Summarize the profile of Stephen Schultz in two sentences.

# [EXCERPT]
==*==

Above is a metamorphic depiction of Stephen in 1974 and 2023, with an old gurney that he still uses as a paint palette to this day.

“My intent is that the narrative speak of a specific and personal moment, while at the same time addressing a more generalized concept of the human condition.” Stephen Schultz

Below - Stephen in one of his earliest studio’s, 1973

STEPHEN SCHULTZ'S personal and artistic roots stretch well beyond the contemporary era.

His deep engagement with the history of Western Art has caused him to study the spectrum of that art and to spend extended periods of time in Europe. His view is global and timeless, yet grounded in the quest of the individual for a larger understanding of our existence and its possible relevance to history.

"My paintings are an amalgam of autobiography and archetype of current event, history and myth.”

Schultz builds a world with individual consciousness; as an artist, his reality is not only the normal progression of events, foibles of character, but also the context of painting as an integral part of the definition of human endeavor. While the scope of the influences is large, the starting point of his exploration over the years has been the immediate surroundings of his studio.

Based in the here and now of physical reality, his surrealistic approach is not only architectural space but a deep involvement and exploration of the human figure. In the early 1970's Schultz took his immediate interior space, and elaborated on it by combining multiple perspectives — mirror images, dramatic lighting, and the enigmatic presence of the figure. The resulting microcosms of the everyday world brought a sense of unreality to the real, a presence of a world familiar and yet suspended in time. When figures are present, they are mysteriously engaged, back-lit or cropped by the edges of the canvas to make their presence ambiguous, as if only they have the key to their attendance.

The figures are not intended to be an individual, but THE individual. Early on, the figures were recognizable as the artist and or his wife Romey--not as subject but as model in another story. In 1990, “The Paint People” emerged and have been present in Stephen’s work since. These beings seem other worldly. They are consistent in appearance, with body shape and features—such as oversized hands and rounded faces. The noses are slightly oversized and always prominent. These beings were incorporated with the intensely mysterious interiors…and repeated symbols-which are a mainstay in Schultz’s work. What emerged was surrealism—a mythic strata in which the artist confronted himself.

“The light is dramatic, even exaggerated. The paintings don't attempt to be a window on the real world, but describe a step into another surrealistic world, allowing the unconscious mind to express itself," according to Schultz.

==*==

# [THE DATA]
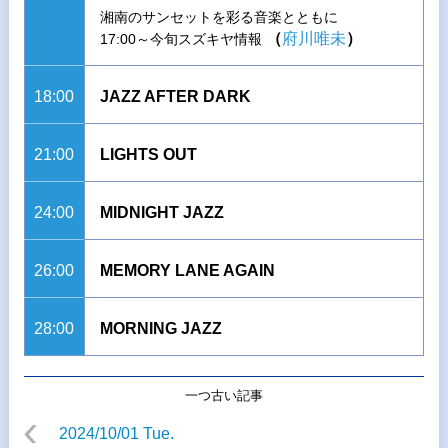
湘南のサンセットを彩る音楽とともに
（
府川唯未
）
17:00～今旬スズキヤ情報
18:00
JAZZ AFTER DARK
21:00
LIGHTS OUT
24:00
MIDNIGHT JAZZ
26:00
MEMORY LANE AGAIN
28:00
MORNING JAZZ
一つ古い記事
2024/10/01 Tue.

==*==

# [ANSWER TO THIS EXERCISE]
Stephen Schultz's deep engagement with the history of Western Art has led him to spend extended periods in Europe, yet his exploration has started from the immediate surroundings of his studio, which in the early 1970's he elaborated on with multiple perspectives, mirror images, dramatic lighting and the enigmatic presence of the figure. Since 1990 his work has featured "The Paint People," other worldly beings with oversized hands, rounded faces and prominent noses, set within mysterious interiors and repeated symbols to form a surrealism in which the artist confronted himself.